Areas Bounded by Trigonometric Functions.

[kevinnn]

I will do my best to describe the problem I am working on. The problem is not from a textbook or anything but something I am working on independently to strengthen my first year calculus knowledge.

What I did is I took sin(x) and -sin(x) and graphed them together. Sin(x) and -sin(x) intersect at 0 and pi/2. These intersections will create a shape that resembles a ellipse and that is what I'm working with. What I did is I calculated the area of that shape. To do this I just found the area under the curve for sin(x) between 0 and pi/2 and added the absolute value of the area under the curve for -sin(x) from 0 to pi/2. I wanted to see how the area would increase as I increased/decreased the amplitude and period of the functions. I did this and found a very simple equation that is the same for increasing/decreasing amplitude and period. If I increase/decrease the period or amplitude of both functions equally, such as making the amplitude of both functions 3 or increasing period to 2pi I found an equation for the nth area, where n is any integer. An=4n. So if the amplitude of the function is 5, that is my n. I then did tangent and the same equation arises. So my question is, would this be expected? I was also surprised that the numbers would be so simple. Just a little collaboration on the problem would be appreciated. I'm looking for relations and things like that involving areas of trigonometric functions and put these relations into their most general form. Thanks.

 

[Mandelbroth]

I will do my best to describe the problem I am working on. The problem is not from a textbook or anything but something I am working on independently to strengthen my first year calculus knowledge.

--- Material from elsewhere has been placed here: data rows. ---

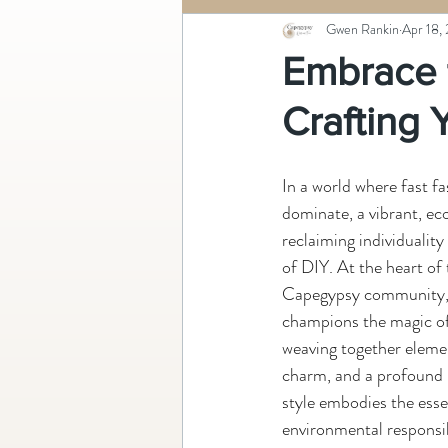
Gwen Rankin
Apr 18,
Embrace 
Crafting
In a world where fast 
dominate, a vibrant, e
reclaiming individuality
of DIY. At the heart of 
Capegypsy community, a 
champions the magic of
weaving together elemen
charm, and a profound 
style embodies the esse
environmental responsibil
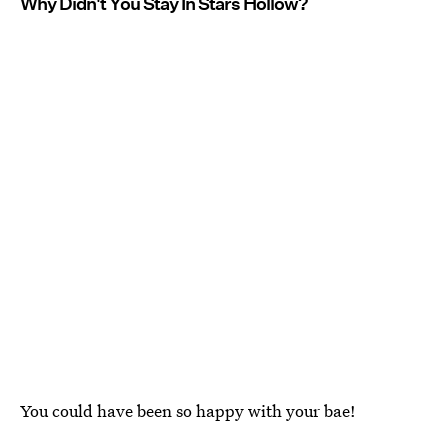
Why Didn't You Stay In Stars Hollow?
You could have been so happy with your bae!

What I did is I took sin(x) and -sin(x) and graphed them together. Sin(x) and -sin(x) intersect at 0 and pi/2.

Let's start here.

Let ##x\in[0,2\pi)##. There are two values of ##x## for which ##\sin(x)=-\sin(x)##. One of them is ##x=0##. What's the other value?

Hint: ##\sin\frac{\pi}{2}=1\neq -1=-\sin\frac{\pi}{2}##.

 

[Mark44]

Maybe kevinnn meant ##\pi## instead of what he wrote: ##\pi/2##. The graphs of y = sin(x) and y = -sin(x) intersect at integer multiples of ##\pi##.

 

[kevinnn]

I'm sorry that was a bad typo. I meant to say pi. I did all the calculations using pi because I wanted the shape created by the two graphs to be closed.

 

[junaid314159]

That is wonderful that you are experimenting and trying to discover things. That is an excellent way to gain a deeper understanding of calculus.

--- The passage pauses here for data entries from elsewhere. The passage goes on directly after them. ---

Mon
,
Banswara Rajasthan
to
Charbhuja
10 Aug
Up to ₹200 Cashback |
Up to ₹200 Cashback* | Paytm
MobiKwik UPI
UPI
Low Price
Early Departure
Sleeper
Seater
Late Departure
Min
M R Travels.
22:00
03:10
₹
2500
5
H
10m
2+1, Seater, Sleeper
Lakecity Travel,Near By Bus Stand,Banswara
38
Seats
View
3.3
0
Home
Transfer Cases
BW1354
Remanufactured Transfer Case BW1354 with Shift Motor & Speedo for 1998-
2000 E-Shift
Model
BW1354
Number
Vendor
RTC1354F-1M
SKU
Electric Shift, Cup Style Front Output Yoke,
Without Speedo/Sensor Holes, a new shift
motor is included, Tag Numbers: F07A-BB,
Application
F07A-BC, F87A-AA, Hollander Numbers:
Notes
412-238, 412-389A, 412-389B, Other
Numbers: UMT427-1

One thing that may be of benefit is the following property of integrals:
[itex]\int c f(x) dx [/itex] = [itex]c \int f(x) dx [/itex]

- Junaid Mansuri

 

[kevinnn]

Thanks for the reply Junaid. I used this property a lot during simplification processes. I am now trying to figure out the results of the problem. The final equation is so simple and it is interesting to me that the tangent function would have the same equation for finding areas as the sine function. The mathematician I was talking to earlier was interested in the problem and wanted to look deeper into it but we got kicked out of the building because it was closing time. I figured talking on here would be a good thing because there is not just one mathematician I can talk to but many.

 

[junaid314159]

hehe, very cool. I'm curious what interval you are using to find the area bounded by the tangent function since it doesn't define a closed region in and of itself.

 

[kevinnn]

For the tangent function I'm using the interval [0,pi/4]. It just looked like the most logical interval because like you said, I can't do [0,pi/2) or a similar interval. It just appeared to me that working with intervals that result in nice answers, such as tan(pi/4)=1 would result in nice equations and numbers to work with. Would you have done something different?